Generally, metal coating is usually done by direct current sputtering, while non-conductive ceramic materials are sputtered by RF alternating current sputtering. The basic principle is to use glow discharge (glowdis-charge) in a vacuum to impact argon (Ar) ions on the target surface. The positive ions in the plasma will accelerate to the negative electrode surface of the sputtered material. This impact will cause the target material to fly out and deposit on the substrate to form a thin film.

?Several characteristics of sputtering process for thin film coating:

?(1) Metals, alloys or insulators can be made into thin film materials.

?(2) Under appropriate setting conditions, multiple complex target materials can be made into thin films of the same composition.

?(3) By adding oxygen or other active gases to the discharge atmosphere, a mixture or compound of the target material and gas molecules can be made.

?(4) The target input current and sputtering time can be controlled, and it is easy to obtain high-precision film thickness.

?(5) Compared with other processes, it is more conducive to the production of large-area uniform thin films.

?(6) The sputtered particles are almost unaffected by gravity, and the positions of the target and substrate can be freely arranged.

(7) The adhesion strength between the substrate and the film is more than 10 times that of the general evaporation film. Since the sputtered particles carry high energy, they will continue to diffuse on the film-forming surface to obtain a hard and dense film. At the same time, this high energy allows the substrate to obtain a crystalline film at a relatively low temperature.

(8) The nucleation density is high at the initial stage of film formation, and an extremely thin continuous film below 10nm can be produced.

(9) The target material has a long life and can be automatically produced continuously for a long time.

(10) The target material can be made into various shapes, and can be better controlled and produced most efficiently with the special design of the machine.

?Differences between evaporation and sputtering:

?Sputtering is the abbreviation of vacuum sputtering coating, which is a physical coating method.

?Vacuum coating mainly refers to a type of coating that needs to be carried out under a high vacuum degree. There are many types, including vacuum ion evaporation, magnetron sputtering, MBE molecular beam epitaxy, PLD laser sputtering deposition, etc. The main idea is to divide it into two types: evaporation and sputtering.

?The substrate to be coated is called the substrate, and the material to be coated is called the target.
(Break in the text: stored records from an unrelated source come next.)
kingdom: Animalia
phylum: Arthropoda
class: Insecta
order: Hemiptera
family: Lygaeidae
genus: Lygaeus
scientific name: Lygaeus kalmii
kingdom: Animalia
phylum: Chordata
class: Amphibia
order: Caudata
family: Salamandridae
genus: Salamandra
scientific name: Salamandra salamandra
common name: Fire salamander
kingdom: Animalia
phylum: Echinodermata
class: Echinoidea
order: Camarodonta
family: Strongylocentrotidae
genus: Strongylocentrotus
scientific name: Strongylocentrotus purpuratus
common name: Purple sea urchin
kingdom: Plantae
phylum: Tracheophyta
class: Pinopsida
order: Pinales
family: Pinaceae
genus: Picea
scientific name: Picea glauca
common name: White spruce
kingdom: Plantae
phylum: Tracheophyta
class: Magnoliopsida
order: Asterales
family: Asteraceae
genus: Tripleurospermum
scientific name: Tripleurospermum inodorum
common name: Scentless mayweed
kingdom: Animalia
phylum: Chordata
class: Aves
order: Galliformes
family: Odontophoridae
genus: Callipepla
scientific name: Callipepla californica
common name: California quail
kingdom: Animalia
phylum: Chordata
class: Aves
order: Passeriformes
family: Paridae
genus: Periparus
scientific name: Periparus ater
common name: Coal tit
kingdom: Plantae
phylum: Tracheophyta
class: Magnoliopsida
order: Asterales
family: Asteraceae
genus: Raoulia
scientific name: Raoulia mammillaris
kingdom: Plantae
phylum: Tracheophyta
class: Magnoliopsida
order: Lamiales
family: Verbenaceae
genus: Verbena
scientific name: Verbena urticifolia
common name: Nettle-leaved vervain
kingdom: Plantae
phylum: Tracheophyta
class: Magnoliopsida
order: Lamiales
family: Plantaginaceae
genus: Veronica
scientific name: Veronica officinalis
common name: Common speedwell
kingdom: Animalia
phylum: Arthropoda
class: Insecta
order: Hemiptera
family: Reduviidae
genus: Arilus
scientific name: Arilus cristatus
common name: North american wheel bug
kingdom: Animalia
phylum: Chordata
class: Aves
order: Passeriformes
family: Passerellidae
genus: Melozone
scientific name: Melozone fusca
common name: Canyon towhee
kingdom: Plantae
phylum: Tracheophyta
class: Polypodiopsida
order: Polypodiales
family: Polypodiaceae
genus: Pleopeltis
The substrate and the target are in the same vacuum chamber.

?Evaporation coating generally involves heating the target so that the surface components are evaporated in the form of atomic groups or ions, and are deposited on the surface of the substrate, and a thin film is formed through the film-forming process (scattered points-island structure-vagal structure-layered growth).

?For sputtering coating, it can be simply understood as bombarding the target with electrons or high-energy lasers, and sputtering the surface components in the form of atomic groups or ions, and finally depositing on the surface of the substrate, undergoing a film-forming process, and finally forming a thin film.

Anodic oxidation

?An electrolytic process, in which the metal sheet providing the plating metal acts as an anode, the electrolyte is usually an ion solution with metal plating, and the plated object acts as a cathode. After the voltage is input between the anode and the cathode, the metal ions in the electrolyte are attracted to swim to the cathode, and are plated on it after reduction. At the same time, the metal at the anode is dissolved again, providing the electrolyte with more metal ions. In some cases, an insoluble anode is used, and new electrolyte needs to be added during electroplating to supplement the plated metal ions.

Generally, aluminum alloys are easily oxidized. Although the oxide layer has a certain passivation effect, it will still peel off and lose its protective effect as a result of long-term exposure. Therefore, the purpose of anodizing is to use its easy oxidation characteristics to control the formation of the oxide layer by electrochemical methods to prevent further oxidation of the aluminum material and increase the mechanical properties of the surface.